### TASK TO COMPLETE
The job is to output each record exactly as it stands, pictures excluded.

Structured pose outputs
=== Section Start ===
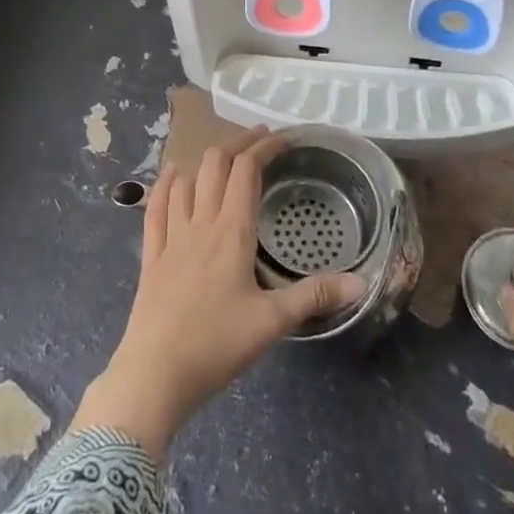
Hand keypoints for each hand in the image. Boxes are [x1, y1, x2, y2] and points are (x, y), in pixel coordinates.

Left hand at [71, 128, 366, 456]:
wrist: (154, 375)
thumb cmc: (217, 345)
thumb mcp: (273, 322)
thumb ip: (315, 296)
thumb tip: (362, 282)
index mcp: (232, 231)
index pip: (247, 170)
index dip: (264, 147)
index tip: (282, 137)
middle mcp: (201, 222)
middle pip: (215, 164)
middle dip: (237, 143)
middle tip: (259, 141)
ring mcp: (171, 236)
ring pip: (186, 180)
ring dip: (205, 161)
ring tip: (222, 157)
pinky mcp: (151, 255)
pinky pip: (156, 207)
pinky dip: (167, 184)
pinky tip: (172, 176)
=== Section End ===
### EXERCISE SOLUTION
Hand keypoints for each hand in the image. Boxes are [x1, y1, x2, y2] and points are (x, y), in pixel coordinates.

Left hand at [71, 128, 366, 456]:
wrist: (154, 375)
thumb cmc: (217, 345)
thumb mcp: (273, 322)
thumb ip: (315, 296)
thumb tip: (362, 282)
index mcp: (232, 231)
index pip: (247, 170)
index dip: (264, 147)
index tip: (282, 137)
middle mcp: (201, 222)
middle pip: (215, 164)
middle dip: (237, 143)
middle tip: (259, 141)
ring mcp: (171, 236)
ring pip: (186, 180)
ring dip: (205, 161)
ring tip: (222, 157)
pinky mcp: (151, 255)
pinky pip: (156, 207)
pinky dip: (167, 184)
pinky tip: (172, 176)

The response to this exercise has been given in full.